# 650 hi clutch ? wheres the nut



## cattracks87 (Jan 11, 2011)

wheres the nut and the the one behind the handle bars . but really the nut on my dads 07 h1 came off of the primary clutch and i had to tow him back in turn tearin up the threads so my question is where to find the nut and seal for cheap and a cheap thread chaser to repair the shaft and what size to get . if there is another thread that goes over this forgive me i could not find it 07 650 h1 stock


----------



## greenkitty7 (Jan 26, 2011)

can you explain better what you are talking about? maybe its the lack of punctuation, but i really cant understand this post.


----------



## cattracks87 (Jan 11, 2011)

greenkitty7 said:


> can you explain better what you are talking about? maybe its the lack of punctuation, but i really cant understand this post.
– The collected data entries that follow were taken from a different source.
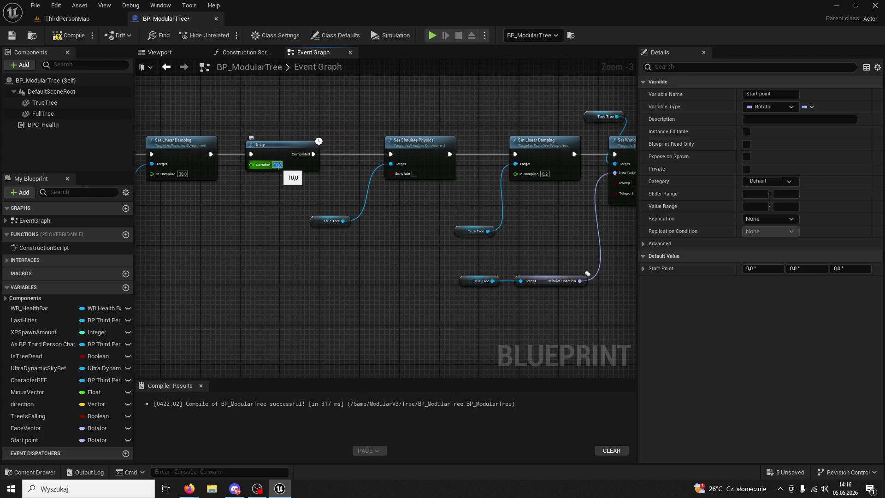
{"action": "type", "text": "6"}
{"action": "key", "text": "Return"}
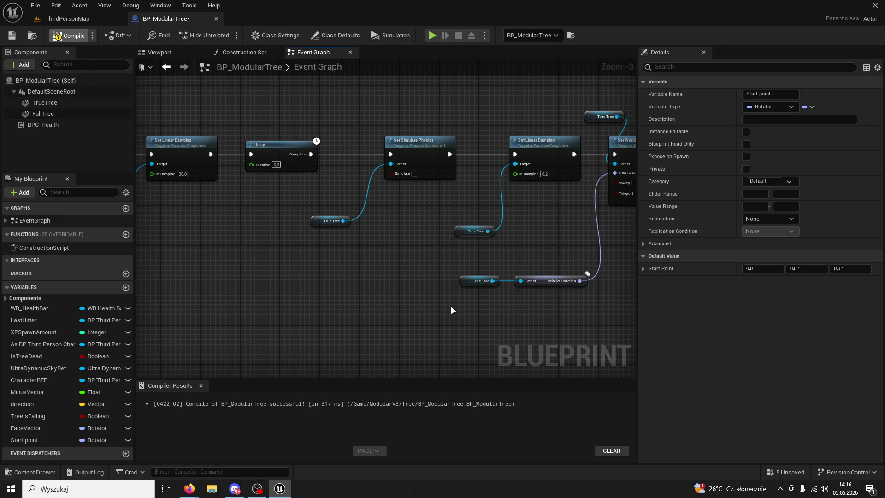
{"action": "key", "text": "F7"}
{"action": "left_click_drag", "start_coordinate": [402, 283], "coordinate": [375, 277]}
Add a Set World Location node from the True Tree reference
{"action": "scroll", "coordinate": [374, 276], "scroll_direction": "up", "scroll_amount": 1}
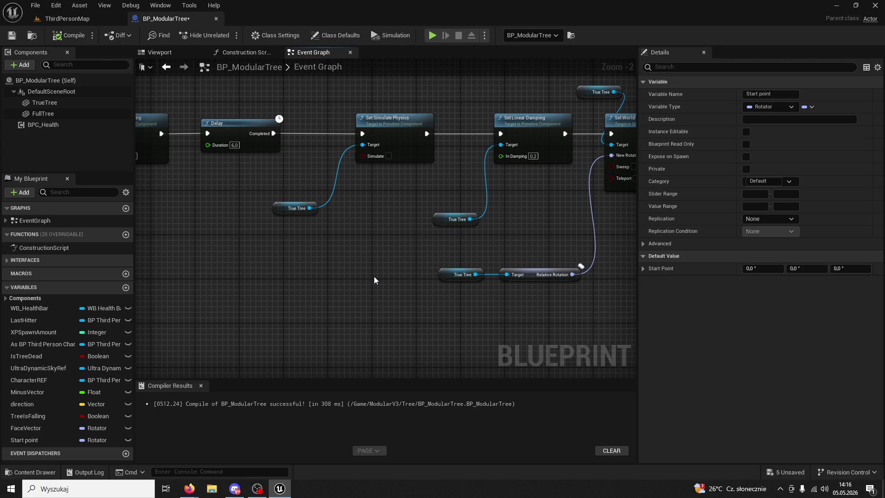
{"action": "left_click_drag", "start_coordinate": [375, 275], "coordinate": [297, 280]}
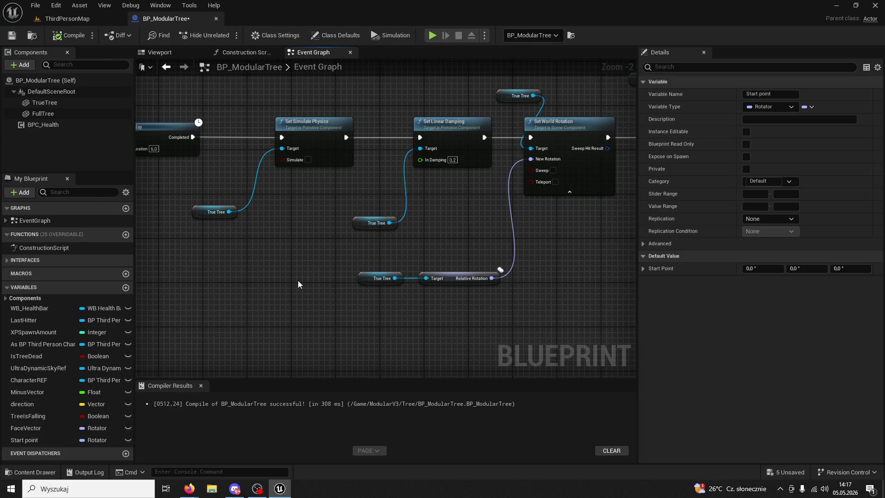
{"action": "left_click_drag", "start_coordinate": [471, 222], "coordinate": [407, 233]}
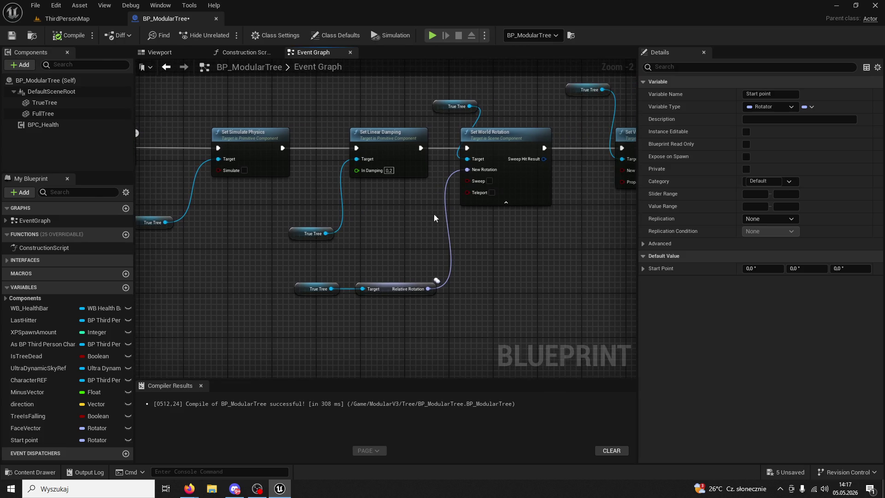
{"action": "left_click", "coordinate": [500, 139]}
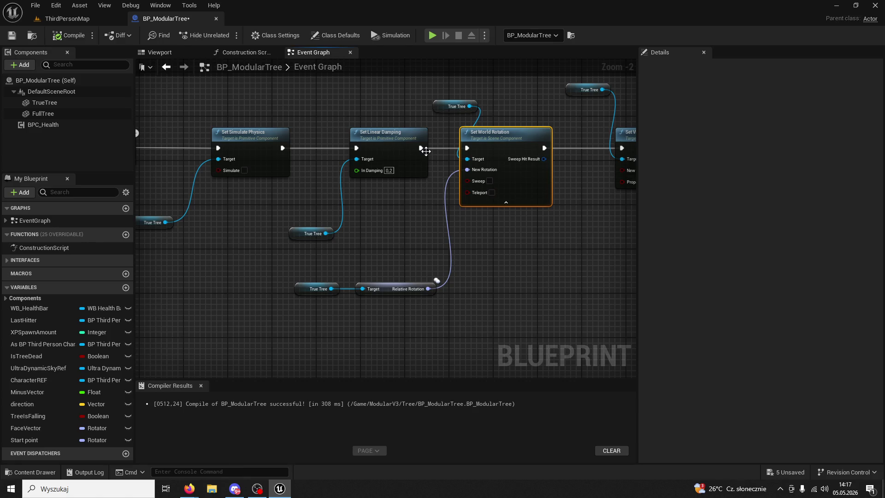
{"action": "left_click_drag", "start_coordinate": [476, 107], "coordinate": [526, 103]}
{"action": "type", "text": "set world"}
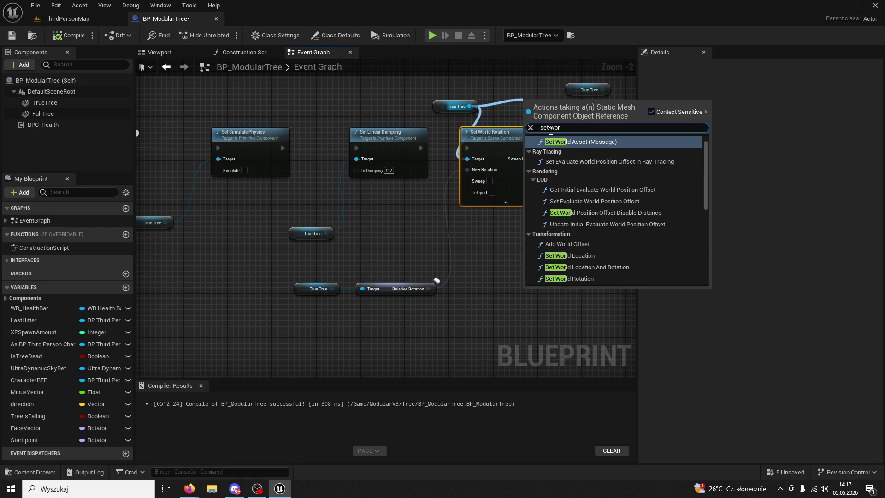
{"action": "type", "text": " location"}
{"action": "key", "text": "Return"}
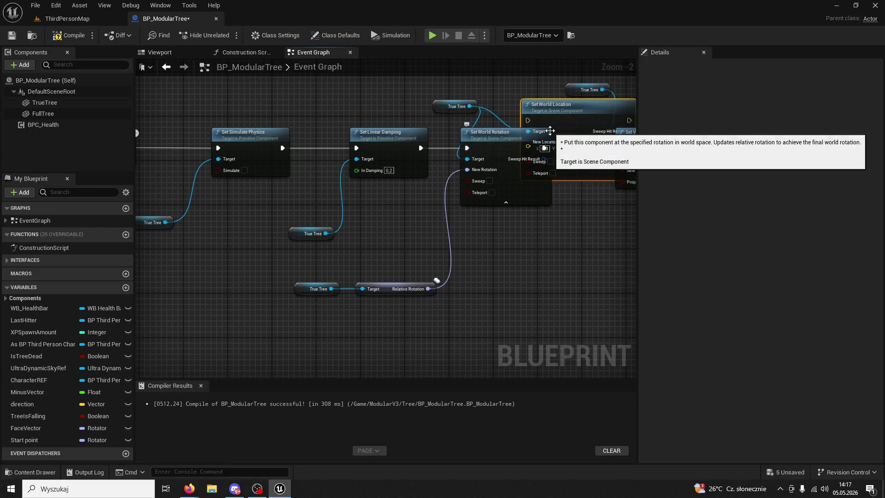
Wire Set World Location between Set World Rotation and Set Visibility and tidy the node layout
{"action": "left_click_drag", "start_coordinate": [454, 220], "coordinate": [559, 220]}
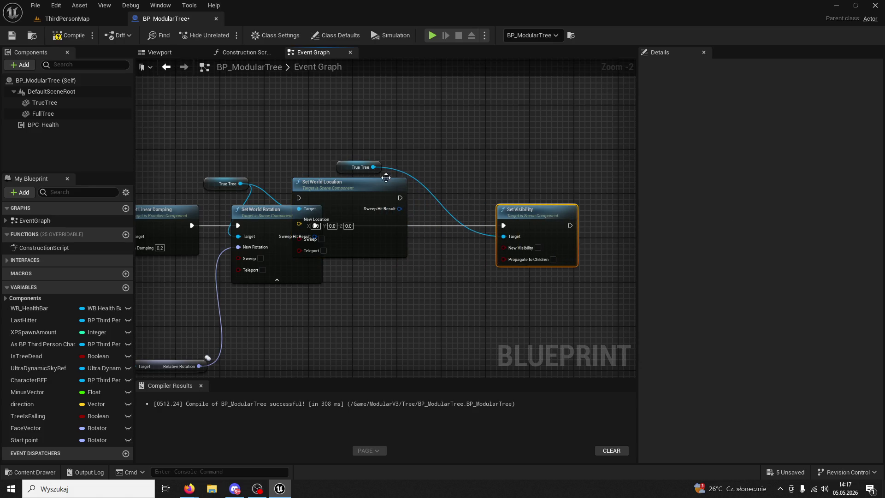
{"action": "left_click_drag", "start_coordinate": [360, 167], "coordinate": [426, 156]}
{"action": "mouse_move", "coordinate": [333, 192]}
{"action": "left_mouse_down"}
{"action": "mouse_move", "coordinate": [383, 208]}
{"action": "mouse_move", "coordinate": [371, 220]}
{"action": "left_mouse_up"}
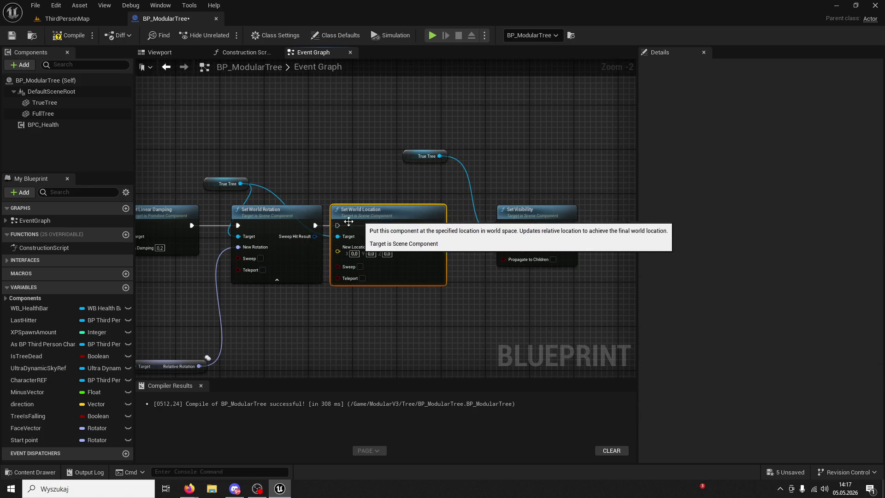
{"action": "left_click_drag", "start_coordinate": [439, 226], "coordinate": [503, 226]}
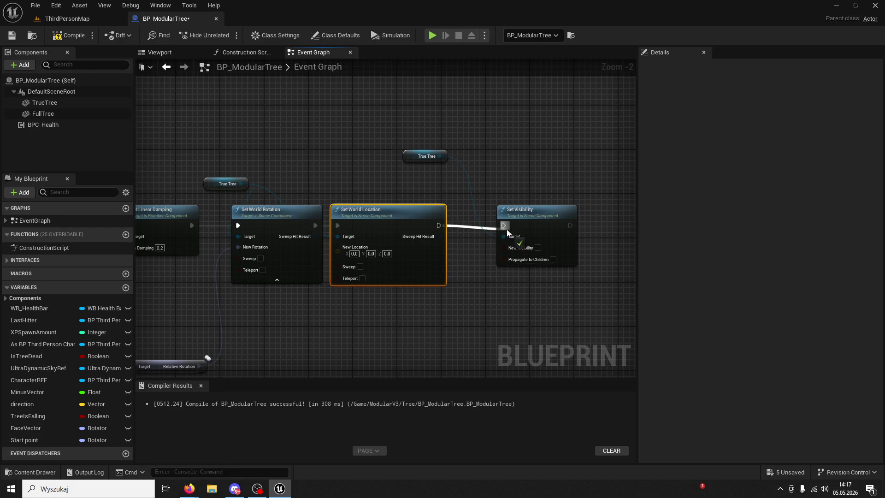
{"action": "left_click_drag", "start_coordinate": [222, 183], "coordinate": [216, 211]}
{"action": "left_click_drag", "start_coordinate": [260, 322], "coordinate": [267, 332]}
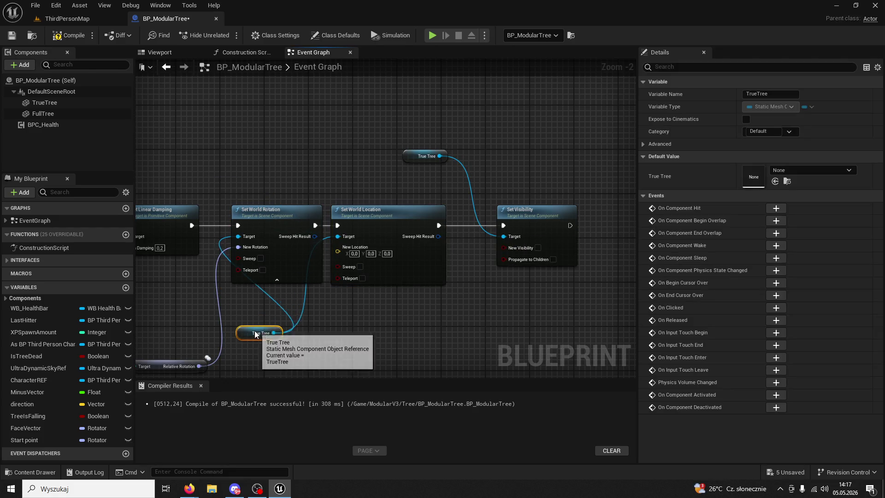
{"action": "left_click_drag", "start_coordinate": [395, 217], "coordinate": [417, 217]}
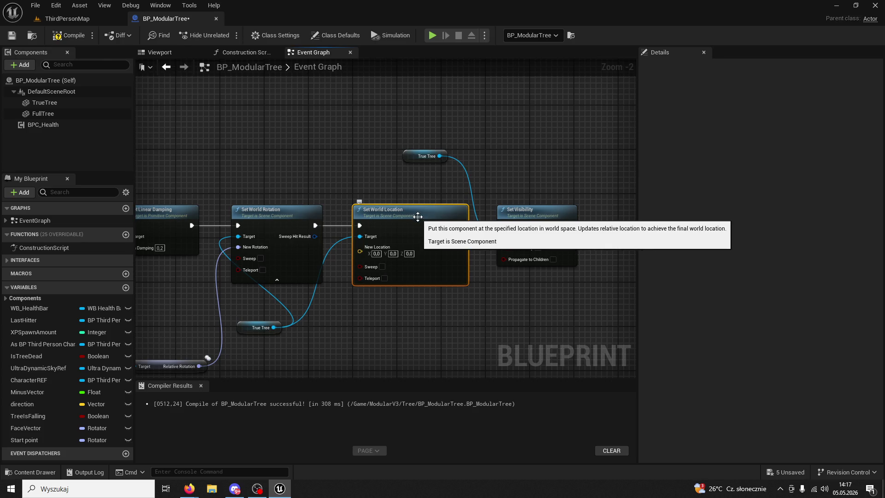
{"action": "left_click", "coordinate": [124, 287]}
{"action": "type", "text": "BaseLocati"}
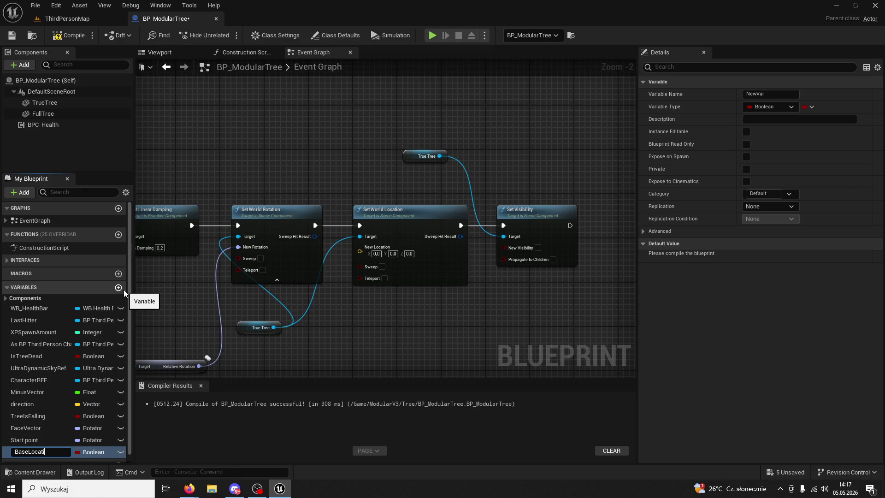
Name the new variable BaseLocation and set its type to Vector
{"action": "type", "text": "on"}
{"action": "key", "text": "Return"}
{"action": "left_click", "coordinate": [115, 454]}
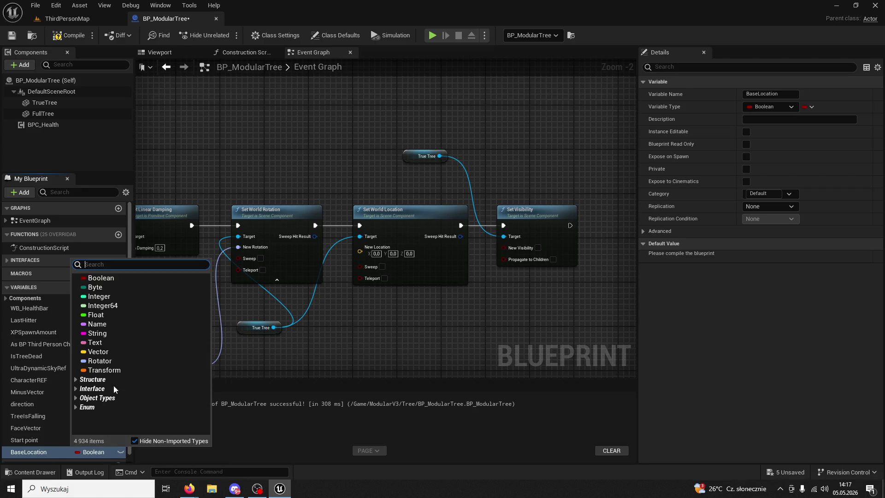
{"action": "left_click", "coordinate": [106, 351]}
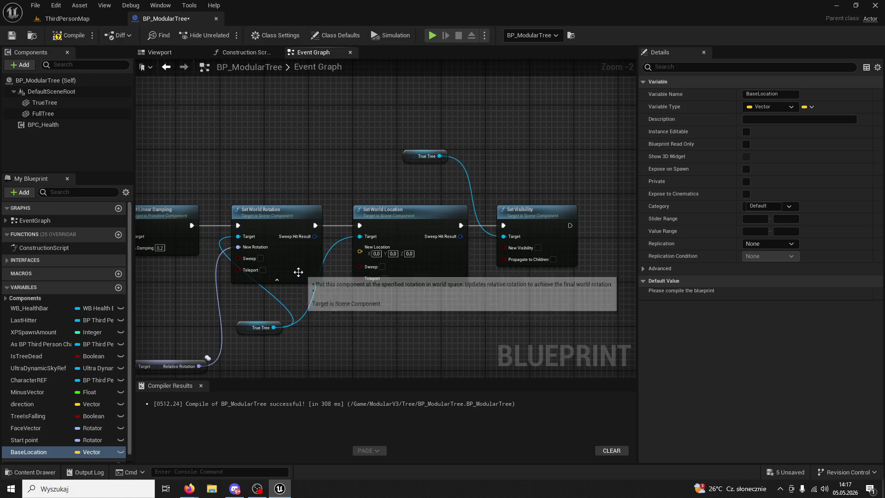
Add Get Relative Location on a copied True Tree reference and wire it toward New Location
{"action": "left_click_drag", "start_coordinate": [210, 147], "coordinate": [370, 115]}
{"action": "left_click_drag", "start_coordinate": [306, 129], "coordinate": [375, 109]}
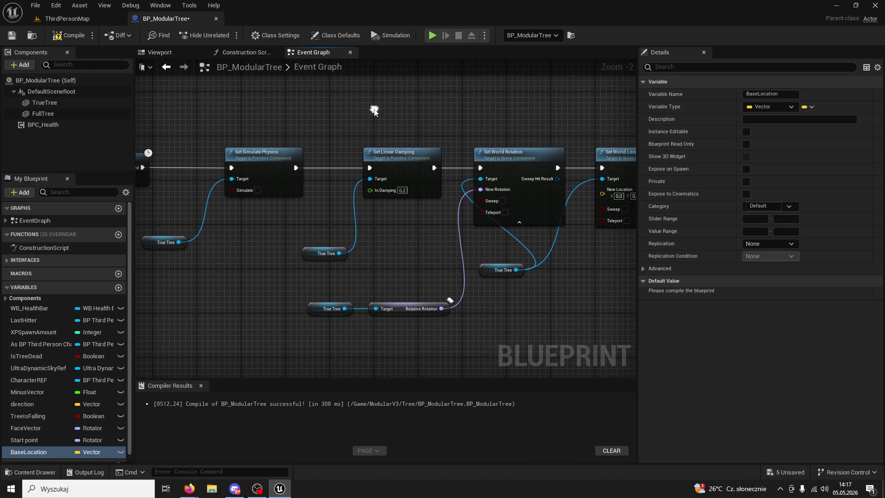
{"action": "left_click", "coordinate": [331, 308]}
{"action": "left_click", "coordinate": [346, 333]}
{"action": "key", "text": "ctrl+v"}
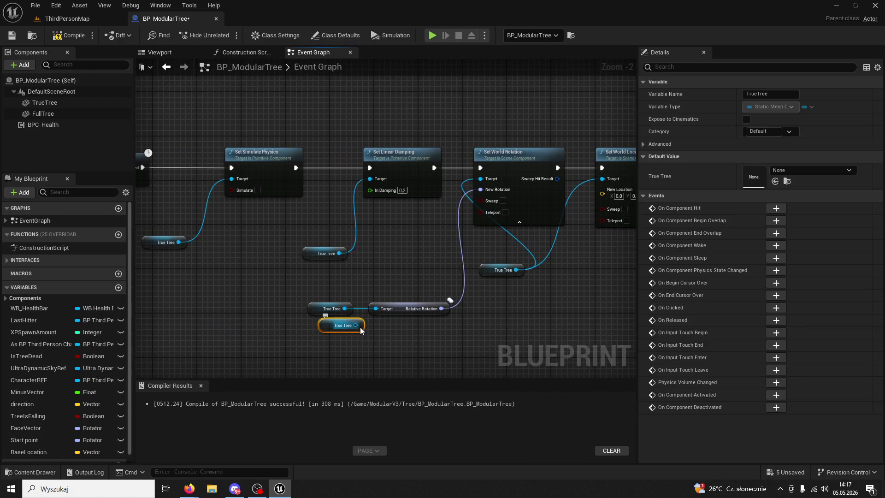
{"action": "left_click_drag", "start_coordinate": [356, 324], "coordinate": [382, 325]}
{"action": "type", "text": "get relative location"}
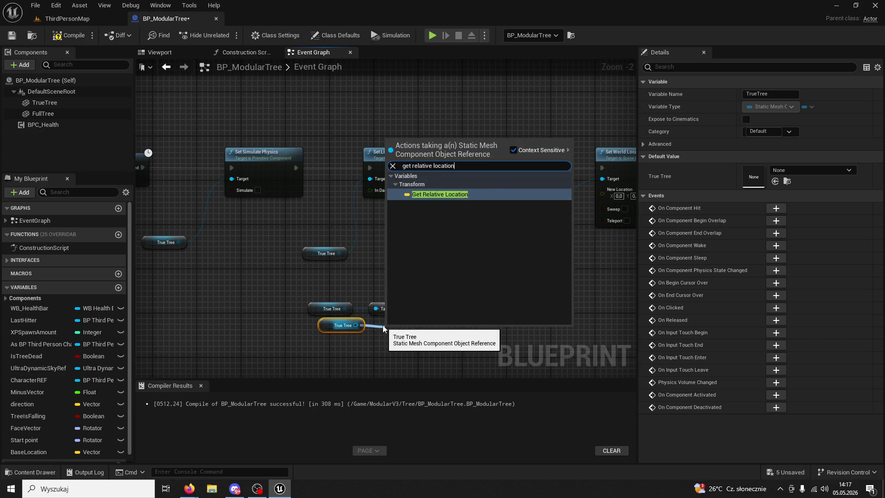
{"action": "key", "text": "Return"}
{"action": "left_click_drag", "start_coordinate": [413, 333], "coordinate": [399, 330]}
 sorry it was late and i cant type on a laptop to save my life lol any way the nut that holds the clutch on . of a 650 h1 07 came off and marred up the threads i need to no what size the threads are on the shaft so i can get a thread chaser to lean up the threads and also where to get one cheap and where to get that nut and a seal for cheap as well


----------



## Bootlegger (Dec 18, 2008)

Primary or secondary clutch?


----------



## cattracks87 (Jan 11, 2011)

Bootlegger said:


> Primary or secondary clutch?


 sorry primary clutch the nut spun right off and i had to tow him home


----------



## papa_slap (Jan 19, 2011)

well i can tell you the nut is a 1-1/4" nut. i'm sure you can find one used, there is a bunch of part outs on highlifter. the seal you are talking about is the seal in the cover or the seal behind the inner primary sheave. Either way you can get them at catbargains or any other online parts store. As for the specific thread type I have never had to repair one so i can't tell you.


----------